The practice could strengthen Meta’s dominance in the online advertising market using WhatsApp’s user data.
WhatsApp was banned from sharing user data with other Meta companies and products for advertising purposes for five years.
Meta was fined ₹213.14 crore (~$25 M) for these anti-competitive practices. source
This wasn’t a minor regulatory reprimand — it was a formal finding that WhatsApp’s integration with Meta’s data ecosystem could be leveraged to benefit Meta’s broader advertising interests.
3. Legal Appeals and the Nuanced Outcome
Meta and WhatsApp appealed the CCI ruling. In 2025, the National Company Law Appellate Tribunal (NCLAT) modified parts of the decision:
The tribunal set aside the specific ban on data sharing for advertising purposes because it believed enforcing it could disrupt WhatsApp’s business model.
However, NCLAT upheld the ₹213 core penalty and retained requirements for transparency about what data is shared and why.
Additionally, a later clarification from NCLAT stated that WhatsApp must obtain explicit user consent before sharing data with Meta for any purpose — advertising or otherwise. source
This means that while the outright ban was lifted on procedural grounds, the broader concern remains: WhatsApp cannot share data with Meta without clear, revocable user consent.
4. What Data Is At Issue? Not Messages, But Metadata and Account Info
It’s critical to understand what is and isn’t at stake:
Message content — remains end-to-end encrypted and inaccessible to WhatsApp/Meta under normal operation.
Shared data — includes account details, device information, usage patterns, policy acceptance, and metadata. These are the kinds of data points that, when aggregated across services, can fuel advertising systems. source
Metadata such as:
Which features you use and how often
Your phone model or operating system
Phone number and profile information
Interactions with business accounts
…can be extremely valuable when shared or correlated across platforms for purposes like personalized advertising or content optimization.
5. Broader Signals: Ads in WhatsApp and Metadata Use
Separately, WhatsApp has begun experimenting with ads in certain sections of the app, including the “Updates” tab feature — a departure from its originally ad-free promise. Reports on this development emphasize that:
Metadata — not message content — can be used to personalize ad experiences.
WhatsApp’s connection to Meta’s larger data ecosystem (like Facebook and Instagram accounts) enables more comprehensive user profiling across applications. source
Even if WhatsApp does not serve highly targeted ads like Facebook does, sharing metadata with Meta’s broader systems enables richer advertising profiles outside of WhatsApp itself.
6. User Consent and Regulatory Safeguards
One of the most significant legal outcomes from the Indian tribunal’s rulings is this:
WhatsApp must obtain express, revocable consent from users before collecting or sharing their data — for any purpose, advertising or otherwise. source
This highlights a core privacy principle: users should decide how their data is used. Without consent, even metadata sharing that feeds advertising systems could violate privacy norms.
Summary: What the Evidence Shows
Here’s the distilled takeaway from the public record and regulatory actions:
WhatsApp is not using your encrypted message content for marketing or ads.
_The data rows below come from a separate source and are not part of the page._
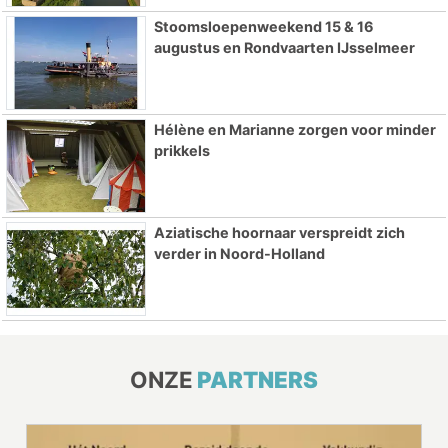
Stoomsloepenweekend 15 & 16
augustus en Rondvaarten IJsselmeer
Hélène en Marianne zorgen voor minder
prikkels
Aziatische hoornaar verspreidt zich
verder in Noord-Holland
ONZE
PARTNERS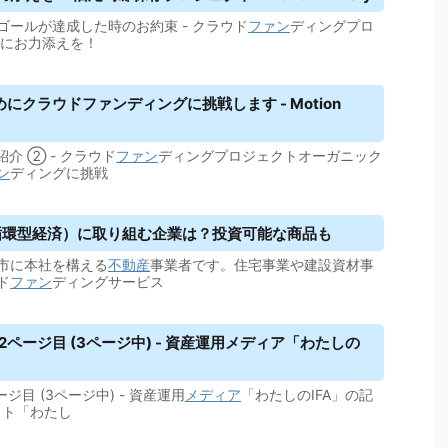
ゴールが達成した時のお約束 - クラウド
ファン
ディングプロ
元にお力添えを！
めに
クラウドファンディング
に挑戦します - Motion
紹介 ② - クラウド
ファン
ディングプロジェクトオーガニック
ン
ディングに挑戦
循環型経済）に取り組む企業は？投資可能な商品も
市に本社を構える
不動産
事業者です。住宅事業や建設資材事
ド
ファン
ディングサービス
s - 2ページ目 (3ページ中) - 資産運用メディア「わたしの
2ページ目 (3ページ中) - 資産運用
メディア
「わたしのIFA」の記
イト「わたし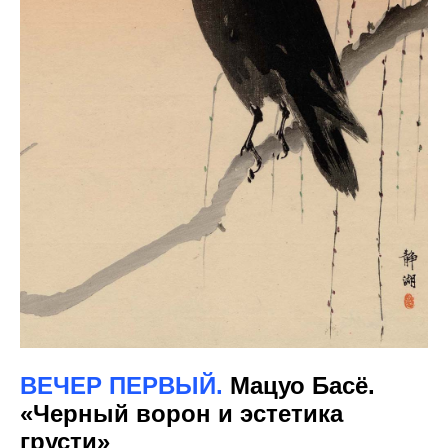
ВЕЧЕР ПЕРВЫЙ
.
Мацуо Басё.
«Черный ворон и эстетика
грусти»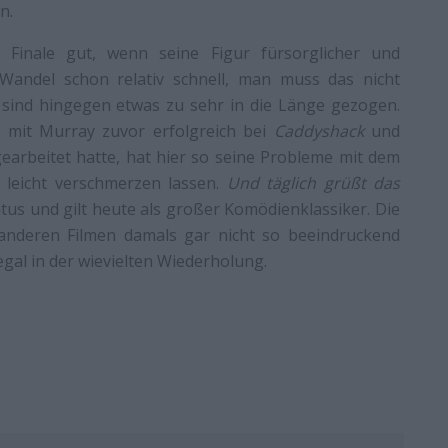
n.
e Finale gut, wenn seine Figur fürsorglicher und
 Wandel schon relativ schnell, man muss das nicht
 sind hingegen etwas zu sehr in die Länge gezogen.
r mit Murray zuvor erfolgreich bei
Caddyshack
und
rbeitet hatte, hat hier so seine Probleme mit dem
h leicht verschmerzen lassen.
Und täglich grüßt das
tus und gilt heute als großer Komödienklassiker. Die
anderen Filmen damals gar nicht so beeindruckend
 egal in der wievielten Wiederholung.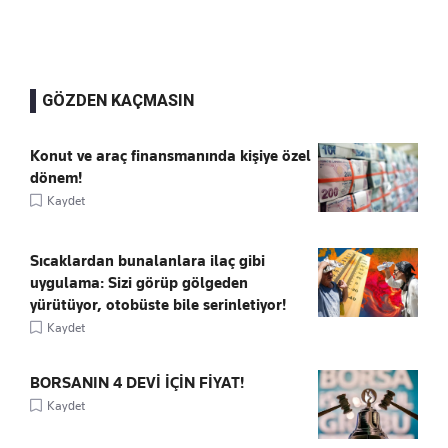
GÖZDEN KAÇMASIN
Konut ve araç finansmanında kişiye özel
dönem!
Kaydet
Sıcaklardan bunalanlara ilaç gibi
uygulama: Sizi görüp gölgeden
yürütüyor, otobüste bile serinletiyor!
Kaydet
BORSANIN 4 DEVİ İÇİN FİYAT!
Kaydet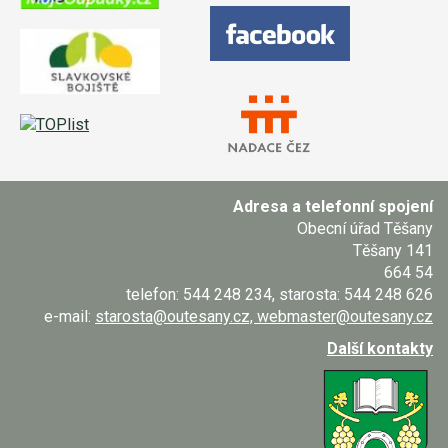
Adresa a telefonní spojení
Obecní úřad Těšany
Těšany 141
664 54
telefon: 544 248 234, starosta: 544 248 626
e-mail:
starosta@outesany.cz, webmaster@outesany.cz
Další kontakty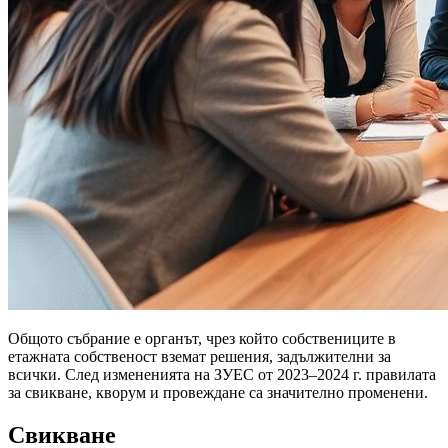
Общото събрание е органът, чрез който собствениците в
етажната собственост вземат решения, задължителни за
всички. След измененията на ЗУЕС от 2023–2024 г. правилата
за свикване, кворум и провеждане са значително променени.
Свикване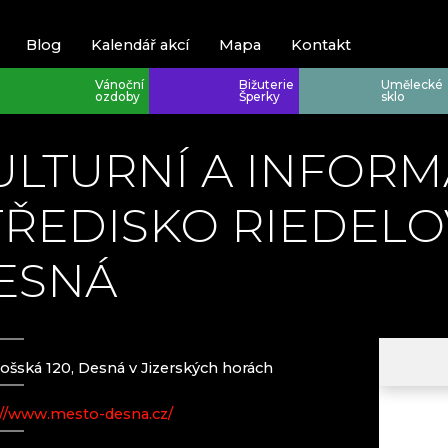
Blog
Kalendář akcí
Mapa
Kontakt
Vánoční
Bižuterie
Umělecké
ozdoby
Šperky
sklo
ULTURNÍ A INFORM
TŘEDISKO RIEDELO
ESNÁ
Krkonoše
Krkonoše
Harrachov
EVA EDLER 
JEWELLERY
Poniklá
HANA ŠEBK
ošská 120, Desná v Jizerských horách
Špindlerův M
KRKONOŠSK
RATAS JUST
://www.mesto-desna.cz/
RAUTIS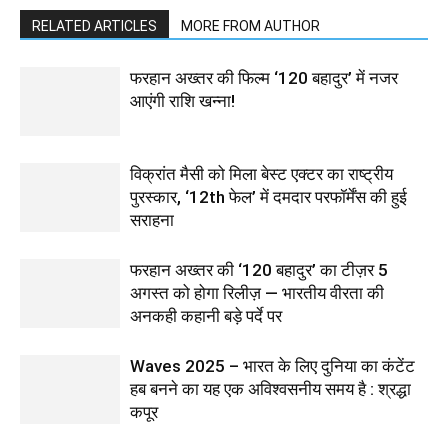
RELATED ARTICLES
MORE FROM AUTHOR
फरहान अख्तर की फिल्म ‘120 बहादुर’ में नजर
आएंगी राशि खन्ना!
विक्रांत मैसी को मिला बेस्ट एक्टर का राष्ट्रीय
पुरस्कार, ‘12th फेल’ में दमदार परफॉर्मेंस की हुई
सराहना
फरहान अख्तर की ‘120 बहादुर’ का टीज़र 5
अगस्त को होगा रिलीज़ — भारतीय वीरता की
अनकही कहानी बड़े पर्दे पर
Waves 2025 – भारत के लिए दुनिया का कंटेंट
हब बनने का यह एक अविश्वसनीय समय है : श्रद्धा
कपूर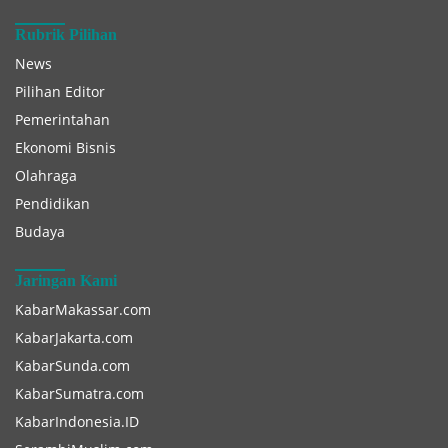
Rubrik Pilihan
News
Pilihan Editor
Pemerintahan
Ekonomi Bisnis
Olahraga
Pendidikan
Budaya
Jaringan Kami
KabarMakassar.com
KabarJakarta.com
KabarSunda.com
KabarSumatra.com
KabarIndonesia.ID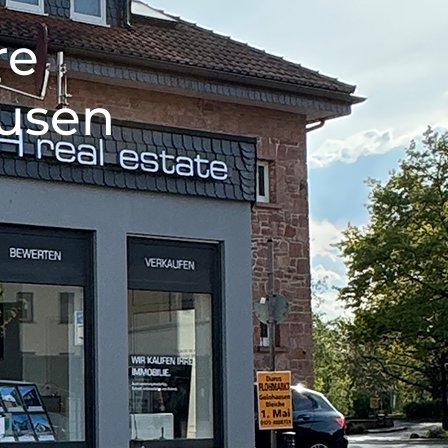
re
ausen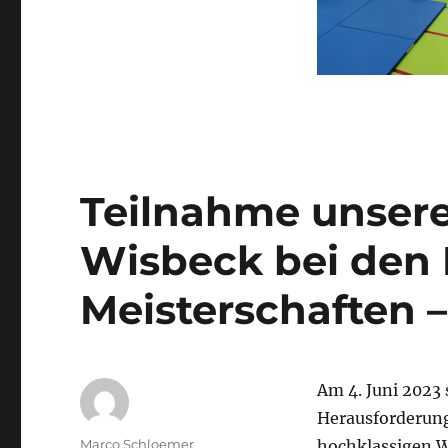
Teilnahme unsere
Wisbeck bei den 
Meisterschaften –
Am 4. Juni 2023 
Herausforderung
Autor
Marco Schloemer
hochklassigen W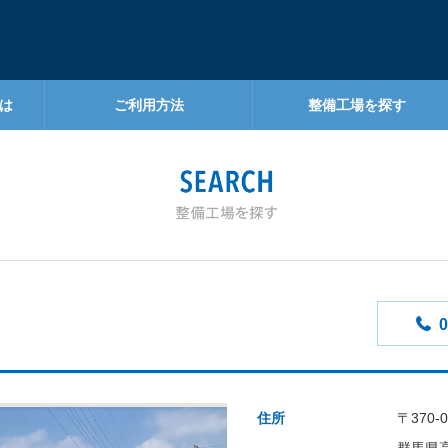
は
ご利用方法
整備工場を探す
0
住所
〒370-0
However, its data collection and sharing practices with Meta have raised legitimate concerns about how metadata and account information could be leveraged for advertising or cross-platform profiling.
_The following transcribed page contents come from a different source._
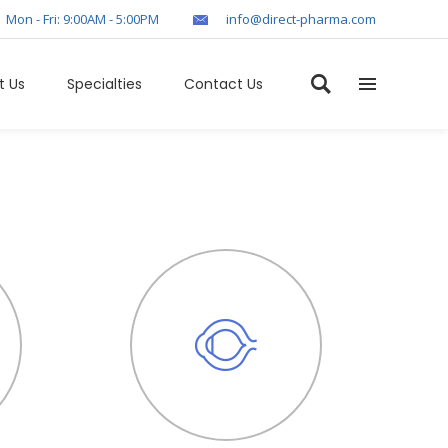
Mon - Fri: 9:00AM - 5:00PM
info@direct-pharma.com
t Us
Specialties
Contact Us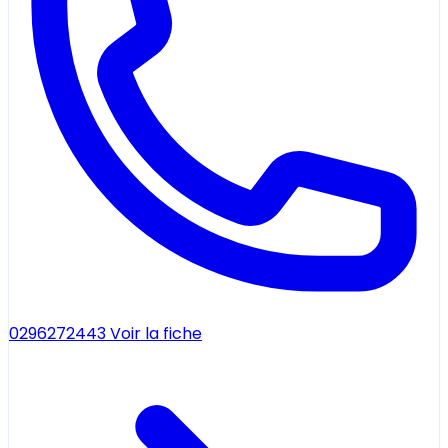
0296272443
Voir la fiche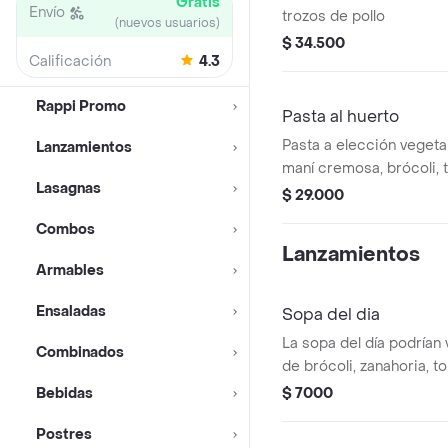
Gratis
Envío
trozos de pollo
(nuevos usuarios)
$ 34.500
Calificación
4.3
Rappi Promo
Pasta al huerto
Pasta a elección vegeta
Lanzamientos
maní cremosa, brócoli, 
Lasagnas
champiñones, semillas de
$ 29.000
albahaca.
Combos
Lanzamientos
Armables
Ensaladas
Sopa del dia
La sopa del día podrían 
Combinados
de brócoli, zanahoria, t
se enviará la sopa que 
Bebidas
$ 7000
el momento del pedido.
Postres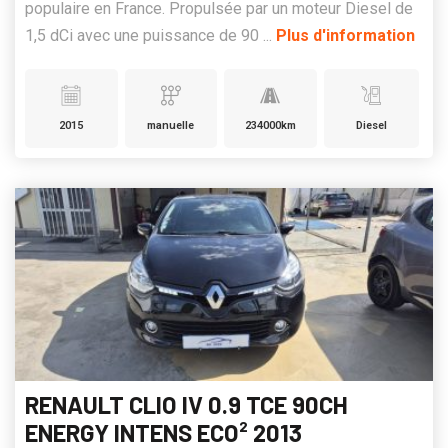
populaire en France. Propulsée par un moteur Diesel de
1,5 dCi avec une puissance de 90 ...
Plus d'information
2015
manuelle
234000km
Diesel
RENAULT CLIO IV 0.9 TCE 90CH
ENERGY INTENS ECO² 2013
Regulators have taken this seriously, imposing fines and requiring explicit consent mechanisms for any data sharing that goes beyond message delivery.
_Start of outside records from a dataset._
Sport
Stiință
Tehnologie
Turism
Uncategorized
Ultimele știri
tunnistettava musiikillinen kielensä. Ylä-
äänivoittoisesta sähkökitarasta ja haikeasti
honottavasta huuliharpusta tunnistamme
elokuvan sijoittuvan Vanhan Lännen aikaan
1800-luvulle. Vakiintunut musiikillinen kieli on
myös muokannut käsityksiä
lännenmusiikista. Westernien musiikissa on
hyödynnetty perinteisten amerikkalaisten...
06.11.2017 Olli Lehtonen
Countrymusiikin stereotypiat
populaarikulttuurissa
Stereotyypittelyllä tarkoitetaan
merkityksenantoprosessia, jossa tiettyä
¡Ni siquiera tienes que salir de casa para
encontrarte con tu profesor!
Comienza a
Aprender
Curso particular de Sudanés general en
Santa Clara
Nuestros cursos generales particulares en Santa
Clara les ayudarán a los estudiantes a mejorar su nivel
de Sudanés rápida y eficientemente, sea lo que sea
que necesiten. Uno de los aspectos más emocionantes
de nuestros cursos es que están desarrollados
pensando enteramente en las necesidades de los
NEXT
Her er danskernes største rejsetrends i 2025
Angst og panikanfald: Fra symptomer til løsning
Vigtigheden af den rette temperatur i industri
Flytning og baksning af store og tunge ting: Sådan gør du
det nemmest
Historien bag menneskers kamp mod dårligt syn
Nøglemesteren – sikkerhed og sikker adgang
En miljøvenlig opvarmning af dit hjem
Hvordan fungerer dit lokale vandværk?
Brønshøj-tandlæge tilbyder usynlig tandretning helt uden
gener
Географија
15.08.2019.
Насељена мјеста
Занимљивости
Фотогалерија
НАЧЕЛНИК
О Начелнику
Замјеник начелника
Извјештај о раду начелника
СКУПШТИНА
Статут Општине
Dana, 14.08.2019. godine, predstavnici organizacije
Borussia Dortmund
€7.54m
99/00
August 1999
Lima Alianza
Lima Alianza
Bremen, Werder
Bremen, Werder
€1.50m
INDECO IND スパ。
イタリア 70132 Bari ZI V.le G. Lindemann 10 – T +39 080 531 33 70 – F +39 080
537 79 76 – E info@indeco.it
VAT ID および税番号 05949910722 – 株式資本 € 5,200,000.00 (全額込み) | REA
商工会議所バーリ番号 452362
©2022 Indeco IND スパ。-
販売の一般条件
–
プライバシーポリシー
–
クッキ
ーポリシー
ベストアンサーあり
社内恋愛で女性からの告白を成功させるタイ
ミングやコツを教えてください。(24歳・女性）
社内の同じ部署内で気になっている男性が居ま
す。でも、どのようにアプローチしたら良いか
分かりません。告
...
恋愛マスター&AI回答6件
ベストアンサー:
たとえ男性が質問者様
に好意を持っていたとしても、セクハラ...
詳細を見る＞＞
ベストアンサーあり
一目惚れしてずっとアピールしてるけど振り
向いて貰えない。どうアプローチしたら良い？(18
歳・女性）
WhatsApp’s corporate strategy and product evolution (including ads and ecosystem integration) point toward increasing data utilization across Meta’s services — unless constrained by user choice and regulation.
Final Thought
The debate around WhatsApp isn’t about whether messages remain encrypted — they do. The nuanced issue is how user metadata and account data flow across a corporate ecosystem that thrives on advertising and personalization. Regulatory scrutiny shows that this data can meaningfully impact advertising systems when aggregated and shared, and that user autonomy must be upheld in how that data is used.